I connect PC to active directory with LDAPS and use it with Administration -> Project and Roles.
I assign roles to projects and projects to active directory groups and assign the project to VM’s with “manage ownership” on the VM.
You can also go to the Administration → Roles page, select a role and go “Manage Assignment”.
Hey osburnm,
First things first, welcome to Nutanix world.
Running native Nutanix hypervisor – AHV implies that you do not have or need vCenter or any other third party management console. vCenter and SCVMM are only necessary when deploying ESXi or Hyper-V respectively.
Security guide AOS 5.18: Controlling User Access (RBAC) - is a place to begin with regards to permissions.
From the guide:
You can specify various user/entity relationships when configuring the role assignment. To illustrate, in the following example the first line assigns the my_custom_role to a single user (ssp_admin) for two VMs (normal_vm and test_andrey). The second line assigns the role to two users (locus1 and locus2) for a single category (4gcC1Z). The third line again assigns the role to the user locus1 but this time for all subnets.

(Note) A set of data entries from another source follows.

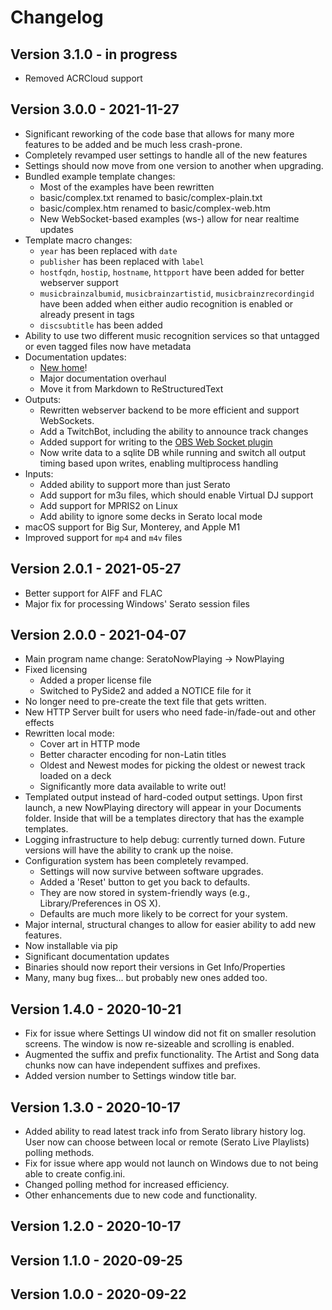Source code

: 
# Changelog

## Version 3.1.0 - in progress

* Removed ACRCloud support

## Version 3.0.0 - 2021-11-27

* Significant reworking of the code base that allows
  for many more features to be added and be much less
  crash-prone.
* Completely revamped user settings to handle all
  of the new features
* Settings should now move from one version to another when upgrading.
* Bundled example template changes:
  * Most of the examples have been rewritten
  * basic/complex.txt renamed to basic/complex-plain.txt
  * basic/complex.htm renamed to basic/complex-web.htm
  * New WebSocket-based examples (ws-) allow for near realtime
    updates
* Template macro changes:
  * `year` has been replaced with `date`
  * `publisher` has been replaced with `label`
  * `hostfqdn`, `hostip`, `hostname`, `httpport` have been added for
    better webserver support
  * `musicbrainzalbumid`, `musicbrainzartistid`, `musicbrainzrecordingid`
    have been added when either audio recognition is enabled or
    already present in tags
  * `discsubtitle` has been added
* Ability to use two different music recognition services
  so that untagged or even tagged files now have metadata
* Documentation updates:
  * [New home](https://whatsnowplaying.github.io/)!
  * Major documentation overhaul
  * Move it from Markdown to ReStructuredText
* Outputs:
  * Rewritten webserver backend to be more efficient and support
    WebSockets.
  * Add a TwitchBot, including the ability to announce track changes
  * Added support for writing to the [OBS Web Socket
    plugin](https://github.com/Palakis/obs-websocket)
  * Now write data to a sqlite DB while running and switch all
    output timing based upon writes, enabling multiprocess
    handling
* Inputs:
  * Added ability to support more than just Serato
  * Add support for m3u files, which should enable Virtual DJ support
  * Add support for MPRIS2 on Linux
  * Add ability to ignore some decks in Serato local mode
* macOS support for Big Sur, Monterey, and Apple M1
* Improved support for `mp4` and `m4v` files

## Version 2.0.1 - 2021-05-27

* Better support for AIFF and FLAC
* Major fix for processing Windows' Serato session files

## Version 2.0.0 - 2021-04-07

* Main program name change: SeratoNowPlaying -> NowPlaying
* Fixed licensing
  * Added a proper license file
  * Switched to PySide2 and added a NOTICE file for it
* No longer need to pre-create the text file that gets written.
* New HTTP Server built for users who need fade-in/fade-out and other effects
* Rewritten local mode:
  * Cover art in HTTP mode
  * Better character encoding for non-Latin titles
  * Oldest and Newest modes for picking the oldest or newest
    track loaded on a deck
  * Significantly more data available to write out!
* Templated output instead of hard-coded output settings. Upon first
  launch, a new NowPlaying directory will appear in your Documents folder.
  Inside that will be a templates directory that has the example
  templates.
* Logging infrastructure to help debug: currently turned down. Future
  versions will have the ability to crank up the noise.
* Configuration system has been completely revamped.
  * Settings will now survive between software upgrades.
  * Added a 'Reset' button to get you back to defaults.
  * They are now stored in system-friendly ways (e.g., Library/Preferences
    in OS X).
  * Defaults are much more likely to be correct for your system.
* Major internal, structural changes to allow for easier ability to add new features.
* Now installable via pip
* Significant documentation updates
* Binaries should now report their versions in Get Info/Properties
* Many, many bug fixes... but probably new ones added too.

## Version 1.4.0 - 2020-10-21

* Fix for issue where Settings UI window did not fit on smaller resolution screens.
  The window is now re-sizeable and scrolling is enabled.
* Augmented the suffix and prefix functionality. The Artist and Song data chunks
  now can have independent suffixes and prefixes.
* Added version number to Settings window title bar.

## Version 1.3.0 - 2020-10-17

* Added ability to read latest track info from Serato library history log. User
  now can choose  between local or remote (Serato Live Playlists) polling
  methods.
* Fix for issue where app would not launch on Windows due to not being able to
  create config.ini.
* Changed polling method for increased efficiency.
* Other enhancements due to new code and functionality.

## Version 1.2.0 - 2020-10-17

## Version 1.1.0 - 2020-09-25

## Version 1.0.0 - 2020-09-22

In terms of organizing the environment, PC operates with categories which gives you flexibility to group entities however you like be it geographically, by apps, both by associating with more than one category. This labeling can be done to VMs, images, blueprints, clusters, etc.
More on categories Prism Central Guide: Category Management.
I hope this is helpful.
Let me know if you have further questions, please.